2. Take It Personally
When I’m pressed for time I look for more tasks that I can give to my virtual team that free up space to connect on social media. It’s not about “keeping up” with every post and link but really listening to, sharing with the community to build relationships. That’s not something that can be outsourced, so I’ll hand off other tasks to find the time.
3. Timebox Your Tweets
Interacting on social media in batches of time helps timebox it and keeps you focused. During that time, using web tools enables you to schedule useful resources to share, and also allows you to space out your interactions and responses so you’re not interacting in one overwhelming stream of activity during that period.
– Lea Woodward, Startup Training School
4. Check Your Pulse Daily
Set up time daily to share original content and other articles through news aggregates such as Pulse. Review what your followers are saying so you can connect and look for ways to be of service more effectively.
5. No Smartphone Necessary
I connect Twitter to my cell phone — I get text notifications when someone mentions me, and sending a Tweet as a text message is much easier then doing it from the computer or even a phone app. Sending the Tweet via text message is as simple as sending a text to anyone else. It flows easier into my day this way, since I don’t get distracted by my feed.
6. Stick to Your Discipline
It can be easy to get swept up in social media and, as a result, work less efficiently. Instead of always being on, put aside a couple hours each day to answer emails, tweet things out, respond to @replies, etc. The rest of the time? Close those tabs! You don’t want the temptation. Believe me.
7. It’s Just Another Part of Communication
I need to send out emails, return phone calls and even stick a letter in the mail today. I keep track of all of those things on one list and I keep social media tasks on the same list. Twitter and all the rest are just additional communication tools, and I treat them as such.
– Thursday Bram, Hyper Modern Consulting
8. Set a Social Media Schedule
When using social networks, it’s important to set aside time to keep active and be consistent in your posting. Make sure you can use them live in real-time too. Occasionally, some accounts schedule their updates to go out later through TweetDeck on a specific date or time.
9. Can’t Beat Buffer
Personal and business branding require maintaining active social media profiles, but it is tough to find the time for posting new content as a busy entrepreneur in this 24/7 news cycle. I am indebted to Buffer App; it’s the tool that helps me maintain an active Twitter presence without the headache of babysitting my feed. Use the bookmarklet to add updates to a queue, and let Buffer do the rest!

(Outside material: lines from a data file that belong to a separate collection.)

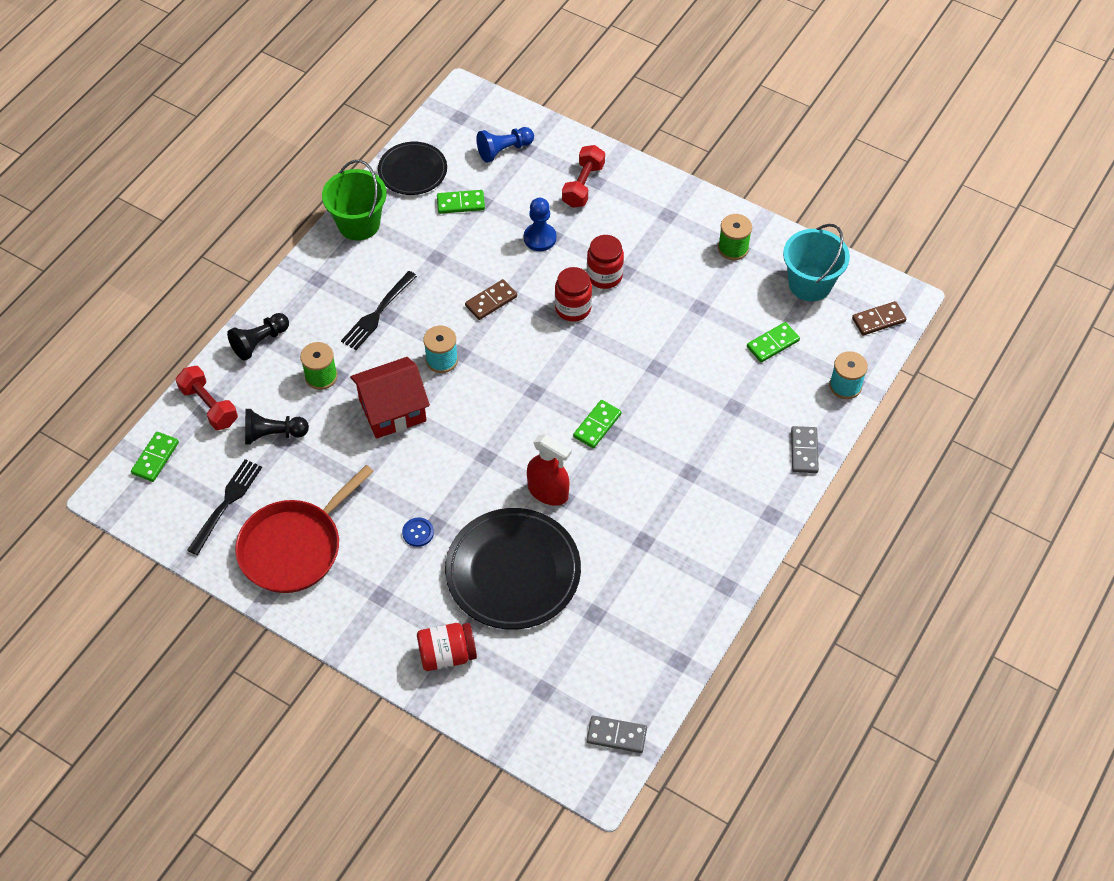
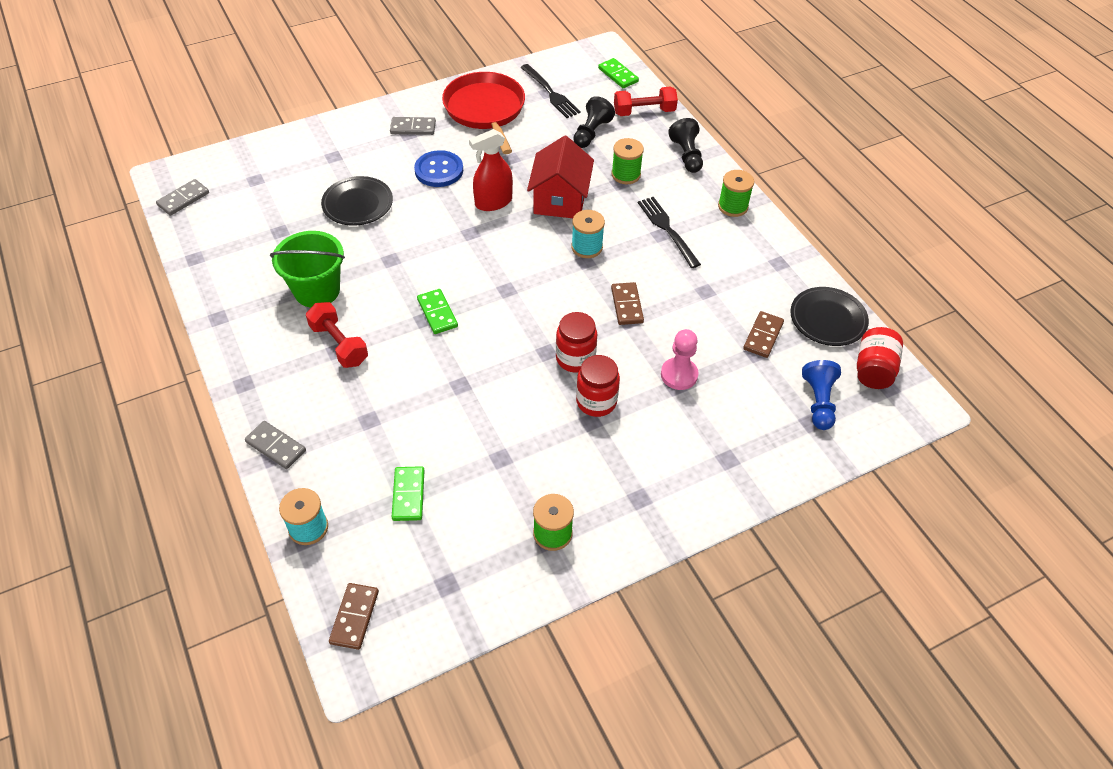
camera: 120 degrees right, 5 degrees down
green bucket [322,160,387,241] -> green bucket moved to [270,231,345,307]
blue button [402,518,434,547] -> blue button [414,150,463,187], size x1.80
red jar [417,623,477,671] -> red jar moved to [857,327,903,389]
green domino [437,190,485,214] -> brown domino [743,311,784,358]
black plate [445,508,581,630] -> black plate [321,176,393,226], size x0.60
blue pawn [524,198,556,251] -> pink pawn [661,329,698,390]
red spray bottle [527,435,572,506] -> red spray bottle moved to [469,129,513,211]
red dumbbell [562,145,605,208] -> red dumbbell moved to [306,302,368,368]
turquoise bucket [783,224,850,301] -> none
none -> grey domino [390,117,436,135]
none -> green spool [718,170,754,217]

10. Let’s Hear It for HootSuite!
I use HootSuite to manage all of my networks easily and schedule updates. In just a few clicks, I can send messages across all of my networks, which saves me tons of time.
11. Integrate, Don’t Interrupt
I see social media not as an interruption or something to be scheduled throughout my day, but rather as part of my everyday activities. My setup in the TalentEgg office has a full computer screen devoted to HootSuite so that I can casually stay up-to-date with what’s happening throughout the company’s social media channels.
– Lauren Friese, TalentEgg Inc.
12. Consistency Is Key
It’s best to delegate that job if possible, so you can be consistent with your postings. If delegation isn’t an option, set aside 10-15 minutes each day (broken up into two or three separate, 5-minute periods) where you focus on posting, tweeting, and responding to social media.
13. Download Those Mobile Apps
Make it as easy as you possibly can. This means make sure that you have all of the mobile apps. Have these apps be the first ones you see when you touch your phone. Most people look at their phone quite frequently when they have down time. The more you are reminded to post, the more time you will make.